告げられた余命を越え、難病と闘う染織工芸作家の男性の作品展が2日から、京都市上京区出水通堀川西入ルの「ギャラリーかもがわ」で始まった。個展は、男性の最後の夢。家族は「本人の生涯を通じた仕事を見てもらい、重い病気に苦しむ人にも希望を与えたい」と話している。
男性は、山科区小野御所ノ内町の田口尚八さん(72)。久美浜町(現京丹後市)に生まれ、約半世紀にわたってろうけつ染めの作家として活躍してきた。
体に変調をきたしたのは2005年ごろ。前のめりで転倒するようになった。転んで背骨と腰骨を折った06年、厚労省の特定疾患「脊髄(せきずい)小脳変性症」と診断され、「余命2年」と宣告を受けた。
その後、病状は進行。運動機能が衰え、昨年までは絵筆を手にし色紙に描いていたが、それもできなくなった。
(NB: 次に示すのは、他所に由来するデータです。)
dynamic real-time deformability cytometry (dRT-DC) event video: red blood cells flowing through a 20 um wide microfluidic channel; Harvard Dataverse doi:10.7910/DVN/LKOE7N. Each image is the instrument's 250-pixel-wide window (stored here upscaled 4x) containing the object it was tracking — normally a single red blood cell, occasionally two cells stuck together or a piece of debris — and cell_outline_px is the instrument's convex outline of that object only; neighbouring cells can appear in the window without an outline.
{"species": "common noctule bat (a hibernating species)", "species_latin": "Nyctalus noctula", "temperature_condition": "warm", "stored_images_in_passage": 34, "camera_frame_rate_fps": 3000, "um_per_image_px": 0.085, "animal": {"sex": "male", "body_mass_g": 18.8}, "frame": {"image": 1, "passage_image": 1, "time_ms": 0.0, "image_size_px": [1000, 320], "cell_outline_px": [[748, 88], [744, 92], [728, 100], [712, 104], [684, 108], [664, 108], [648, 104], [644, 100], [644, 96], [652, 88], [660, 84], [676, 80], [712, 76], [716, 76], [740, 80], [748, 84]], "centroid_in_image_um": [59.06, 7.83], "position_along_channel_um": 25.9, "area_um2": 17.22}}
「最後にもう一度だけ個展を開きたい」。田口さんの言葉に、妻の洋子さん(69)らが「ろうけつ染め一筋のキャリアの集大成に」と昨年から準備を進めてきた。病院に作品の写真や図録を持ち込み、田口さんと出品作を選んだ。
会場には、北山杉の山並みや醍醐の桜を染めた着物や屏風など約30点が並ぶ。この日は、もう会話もできなくなった田口さんが訪れ、大勢の人たちが個展開催を祝った。洋子さんは「命あるうちに個展を、という本人の希望がかなった。少しでも多くの人に元気を与えたい」と話していた。
個展は14日まで(正午~午後7時)。火曜休み。同ギャラリーTEL075(432)3558。